English electropop singer Little Boots recorded a cover version of "See You Again" that surfaced the Internet in December 2008. In an interview with Digital Spy, Little Boots said, "That's a wicked song! The line 'My best friend Lesley said, "Oh she's just being Miley"' is awesome. Me and my friend have been obsessing over that lyrics for ages now, it's getting ridiculous!" Breathe Carolina's act consisted of a balance of pop punk and rock music, which stood out to their record label, Fearless Records.

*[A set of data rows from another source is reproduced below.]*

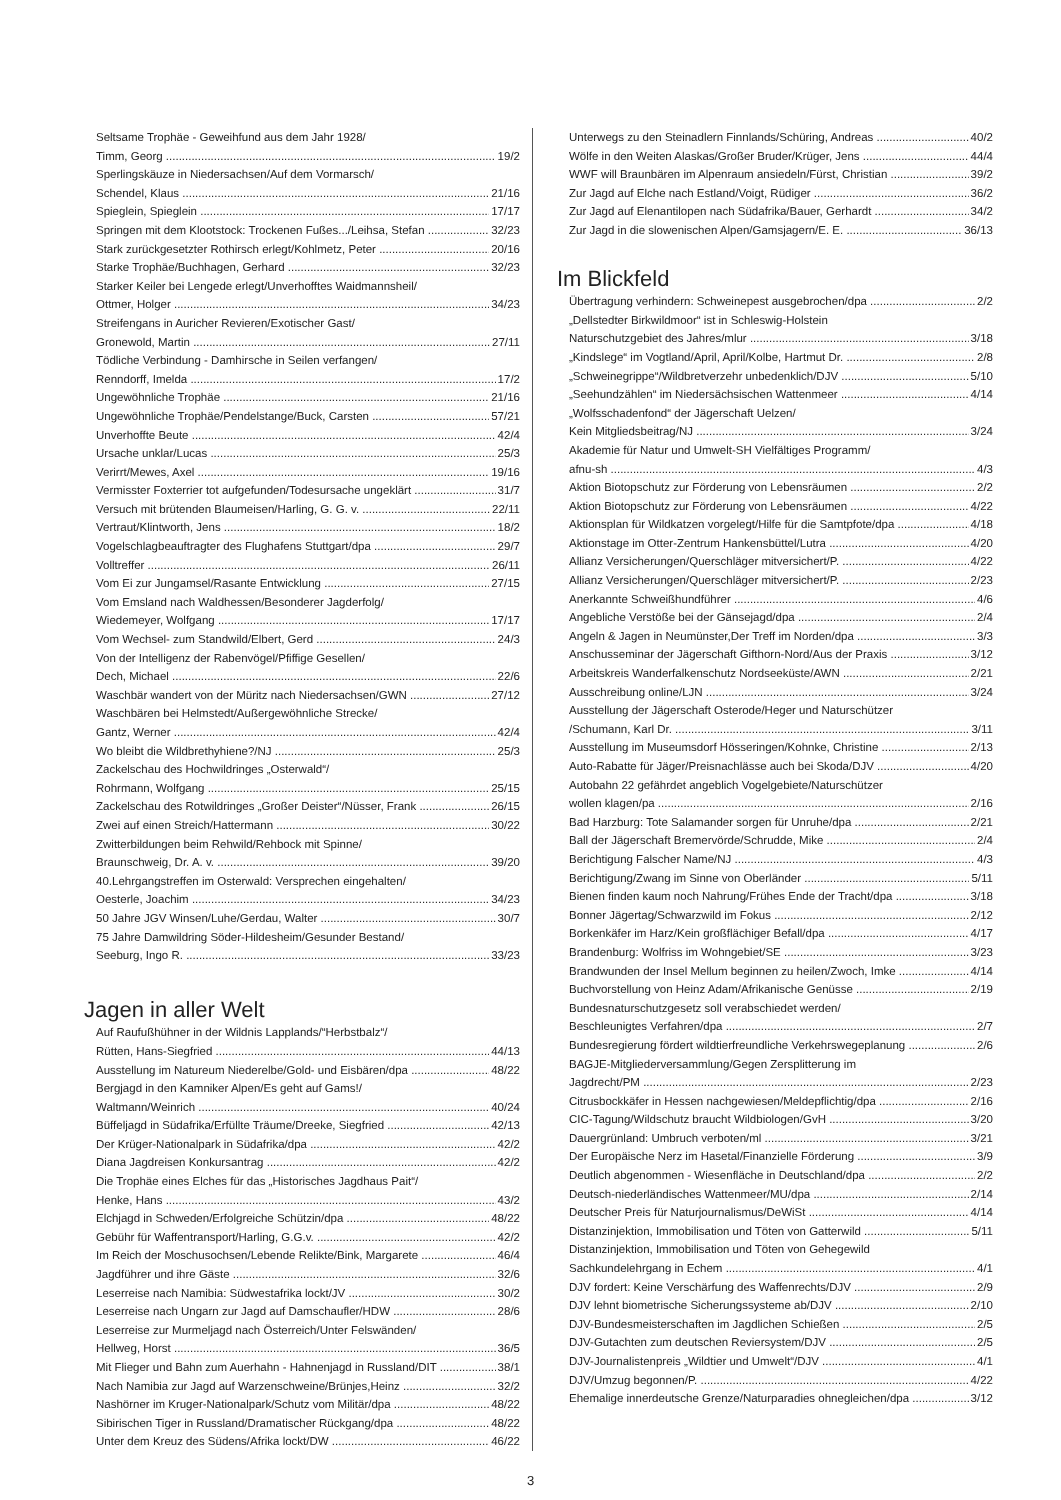Seltsame Trophäe - Geweihfund aus dem Jahr 1928/
Timm, Georg 19/2
Sperlingskäuze in Niedersachsen/Auf dem Vormarsch/
Schendel, Klaus 21/16
Spieglein, Spieglein 17/17
Springen mit dem Klootstock: Trockenen Fußes.../Leihsa, Stefan 32/23
Stark zurückgesetzter Rothirsch erlegt/Kohlmetz, Peter 20/16
Starke Trophäe/Buchhagen, Gerhard 32/23
Starker Keiler bei Lengede erlegt/Unverhofftes Waidmannsheil/
Ottmer, Holger 34/23
Streifengans in Auricher Revieren/Exotischer Gast/
Gronewold, Martin 27/11
Tödliche Verbindung - Damhirsche in Seilen verfangen/
Renndorff, Imelda 17/2
Ungewöhnliche Trophäe 21/16
Ungewöhnliche Trophäe/Pendelstange/Buck, Carsten 57/21
Unverhoffte Beute 42/4
Ursache unklar/Lucas 25/3
Verirrt/Mewes, Axel 19/16
Vermisster Foxterrier tot aufgefunden/Todesursache ungeklärt 31/7
Versuch mit brütenden Blaumeisen/Harling, G. G. v. 22/11
Vertraut/Klintworth, Jens 18/2
Vogelschlagbeauftragter des Flughafens Stuttgart/dpa 29/7
Volltreffer 26/11
Vom Ei zur Jungamsel/Rasante Entwicklung 27/15
Vom Emsland nach Waldhessen/Besonderer Jagderfolg/
Wiedemeyer, Wolfgang 17/17
Vom Wechsel- zum Standwild/Elbert, Gerd 24/3
Von der Intelligenz der Rabenvögel/Pfiffige Gesellen/
Dech, Michael 22/6
Waschbär wandert von der Müritz nach Niedersachsen/GWN 27/12
Waschbären bei Helmstedt/Außergewöhnliche Strecke/
Gantz, Werner 42/4
Wo bleibt die Wildbrethyhiene?/NJ 25/3
Zackelschau des Hochwildringes „Osterwald“/
Rohrmann, Wolfgang 25/15
Zackelschau des Rotwildringes „Großer Deister“/Nüsser, Frank 26/15
Zwei auf einen Streich/Hattermann 30/22
Zwitterbildungen beim Rehwild/Rehbock mit Spinne/
Braunschweig, Dr. A. v. 39/20
40.Lehrgangstreffen im Osterwald: Versprechen eingehalten/
Oesterle, Joachim 34/23
50 Jahre JGV Winsen/Luhe/Gerdau, Walter 30/7
75 Jahre Damwildring Söder-Hildesheim/Gesunder Bestand/
Seeburg, Ingo R. 33/23
Jagen in aller Welt
Auf Raufußhühner in der Wildnis Lapplands/“Herbstbalz“/
Rütten, Hans-Siegfried 44/13
Ausstellung im Natureum Niederelbe/Gold- und Eisbären/dpa 48/22
Bergjagd in den Kamniker Alpen/Es geht auf Gams!/
Waltmann/Weinrich 40/24
Büffeljagd in Südafrika/Erfüllte Träume/Dreeke, Siegfried 42/13
Der Krüger-Nationalpark in Südafrika/dpa 42/2
Diana Jagdreisen Konkursantrag 42/2
Die Trophäe eines Elches für das „Historisches Jagdhaus Pait“/
Henke, Hans 43/2
Elchjagd in Schweden/Erfolgreiche Schützin/dpa 48/22
Gebühr für Waffentransport/Harling, G.G.v. 42/2
Im Reich der Moschusochsen/Lebende Relikte/Bink, Margarete 46/4
Jagdführer und ihre Gäste 32/6
Leserreise nach Namibia: Südwestafrika lockt/JV 30/2
Leserreise nach Ungarn zur Jagd auf Damschaufler/HDW 28/6
Leserreise zur Murmeljagd nach Österreich/Unter Felswänden/
Hellweg, Horst 36/5
Mit Flieger und Bahn zum Auerhahn - Hahnenjagd in Russland/DIT 38/1
Nach Namibia zur Jagd auf Warzenschweine/Brünjes,Heinz 32/2
Nashörner im Kruger-Nationalpark/Schutz vom Militär/dpa 48/22
Sibirischen Tiger in Russland/Dramatischer Rückgang/dpa 48/22
Unter dem Kreuz des Südens/Afrika lockt/DW 46/22
Unterwegs zu den Steinadlern Finnlands/Schüring, Andreas 40/2
Wölfe in den Weiten Alaskas/Großer Bruder/Krüger, Jens 44/4
WWF will Braunbären im Alpenraum ansiedeln/Fürst, Christian 39/2
Zur Jagd auf Elche nach Estland/Voigt, Rüdiger 36/2
Zur Jagd auf Elenantilopen nach Südafrika/Bauer, Gerhardt 34/2
Zur Jagd in die slowenischen Alpen/Gamsjagern/E. E. 36/13
Im Blickfeld
Übertragung verhindern: Schweinepest ausgebrochen/dpa 2/2
„Dellstedter Birkwildmoor“ ist in Schleswig-Holstein
Naturschutzgebiet des Jahres/mlur 3/18
„Kindslege“ im Vogtland/April, April/Kolbe, Hartmut Dr. 2/8
„Schweinegrippe“/Wildbretverzehr unbedenklich/DJV 5/10
„Seehundzählen“ im Niedersächsischen Wattenmeer 4/14
„Wolfsschadenfond“ der Jägerschaft Uelzen/
Kein Mitgliedsbeitrag/NJ 3/24
Akademie für Natur und Umwelt-SH Vielfältiges Programm/
afnu-sh 4/3
Aktion Biotopschutz zur Förderung von Lebensräumen 2/2
Aktion Biotopschutz zur Förderung von Lebensräumen 4/22
Aktionsplan für Wildkatzen vorgelegt/Hilfe für die Samtpfote/dpa 4/18
Aktionstage im Otter-Zentrum Hankensbüttel/Lutra 4/20
Allianz Versicherungen/Querschläger mitversichert/P. 4/22
Allianz Versicherungen/Querschläger mitversichert/P. 2/23
Anerkannte Schweißhundführer 4/6
Angebliche Verstöße bei der Gänsejagd/dpa 2/4
Angeln & Jagen in Neumünster,Der Treff im Norden/dpa 3/3
Anschusseminar der Jägerschaft Gifthorn-Nord/Aus der Praxis 3/12
Arbeitskreis Wanderfalkenschutz Nordseeküste/AWN 2/21
Ausschreibung online/LJN 3/24
Ausstellung der Jägerschaft Osterode/Heger und Naturschützer
/Schumann, Karl Dr. 3/11
Ausstellung im Museumsdorf Hösseringen/Kohnke, Christine 2/13
Auto-Rabatte für Jäger/Preisnachlässe auch bei Skoda/DJV 4/20
Autobahn 22 gefährdet angeblich Vogelgebiete/Naturschützer
wollen klagen/pa 2/16
Bad Harzburg: Tote Salamander sorgen für Unruhe/dpa 2/21
Ball der Jägerschaft Bremervörde/Schrudde, Mike 2/4
Berichtigung Falscher Name/NJ 4/3
Berichtigung/Zwang im Sinne von Oberländer 5/11
Bienen finden kaum noch Nahrung/Frühes Ende der Tracht/dpa 3/18
Bonner Jägertag/Schwarzwild im Fokus 2/12
Borkenkäfer im Harz/Kein großflächiger Befall/dpa 4/17
Brandenburg: Wolfriss im Wohngebiet/SE 3/23
Brandwunden der Insel Mellum beginnen zu heilen/Zwoch, Imke 4/14
Buchvorstellung von Heinz Adam/Afrikanische Genüsse 2/19
Bundesnaturschutzgesetz soll verabschiedet werden/
Beschleunigtes Verfahren/dpa 2/7
Bundesregierung fördert wildtierfreundliche Verkehrswegeplanung 2/6
BAGJE-Mitgliederversammlung/Gegen Zersplitterung im
Jagdrecht/PM 2/23
Citrusbockkäfer in Hessen nachgewiesen/Meldepflichtig/dpa 2/16
CIC-Tagung/Wildschutz braucht Wildbiologen/GvH 3/20
Dauergrünland: Umbruch verboten/ml 3/21
Der Europäische Nerz im Hasetal/Finanzielle Förderung 3/9
Deutlich abgenommen - Wiesenfläche in Deutschland/dpa 2/2
Deutsch-niederländisches Wattenmeer/MU/dpa 2/14
Deutscher Preis für Naturjournalismus/DeWiSt 4/14
Distanzinjektion, Immobilisation und Töten von Gatterwild 5/11
Distanzinjektion, Immobilisation und Töten von Gehegewild
Sachkundelehrgang in Echem 4/1
DJV fordert: Keine Verschärfung des Waffenrechts/DJV 2/9
DJV lehnt biometrische Sicherungssysteme ab/DJV 2/10
DJV-Bundesmeisterschaften im Jagdlichen Schießen 2/5
DJV-Gutachten zum deutschen Reviersystem/DJV 2/5
DJV-Journalistenpreis „Wildtier und Umwelt“/DJV 4/1
DJV/Umzug begonnen/P. 4/22
Ehemalige innerdeutsche Grenze/Naturparadies ohnegleichen/dpa 3/12
3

Because of it, Fearless Records decided to reserve a spot for them on their compilation Punk Goes Pop 2 (2009), where they performed a cover version of "See You Again", produced by Mike Green. Breathe Carolina included their version of "See You Again" in their set list for the Warped Tour 2009. The cover later appeared on the deluxe edition of the band's second studio album Hello Fascination (2010).

==Release history==

| Region | Date | Format |
|---|---|---|
| United Kingdom | August 21, 2008 | CD single |
| Australia | April 13, 2009 | Digital download (Moto Blanco Radio Edit) |

==Charts==

===Weekly charts===

| Chart (2007–2008) | Peak position |
|---|---|
| Australia (ARIA) | 6 |
| Austria (Ö3 Austria Top 40) | 30 |
| Belgium (Ultratop 50 Wallonia) | 43 |
| Canada Hot 100 (Billboard) | 4 |
| Canada CHR/Top 40 (Billboard) | 5 |
| Canada Hot AC (Billboard) | 3 |
| Euro Digital Song Sales (Billboard) | 15 |
| Germany (GfK) | 52 |
| Hungary (Single Top 40) | 7 |
| Ireland (IRMA) | 13 |
| Mexico Anglo (Monitor Latino) | 20 |
| New Zealand (Recorded Music NZ) | 11 |
| Romania (Romanian Top 100) | 81 |
| UK Singles (Official Charts) | 11 |
| US Billboard Hot 100 | 10 |
| US Adult Pop Airplay (Billboard) | 21 |
| US Pop Airplay (Billboard) | 4 |

===Year-end charts===

| Chart (2008) | Position |
|---|---|
| Australia (ARIA) | 26 |
| Canada (Canadian Hot 100) | 21 |
| New Zealand (Recorded Music NZ) | 43 |
| UK Singles (OCC) | 103 |
| US Billboard Hot 100 | 31 |
| US Mainstream Top 40 (Billboard) | 15 |

==Certifications==

| Region | Certification | Certified units/sales |
| Australia (ARIA) | 3× Platinum | 210,000^{‡} |
| New Zealand (RMNZ) | Platinum | 30,000^{‡} |
| United Kingdom (BPI) | Gold | 400,000^{‡} |
| United States (RIAA) | 3× Platinum | 3,000,000^{‡} |
^{‡} Sales+streaming figures based on certification alone.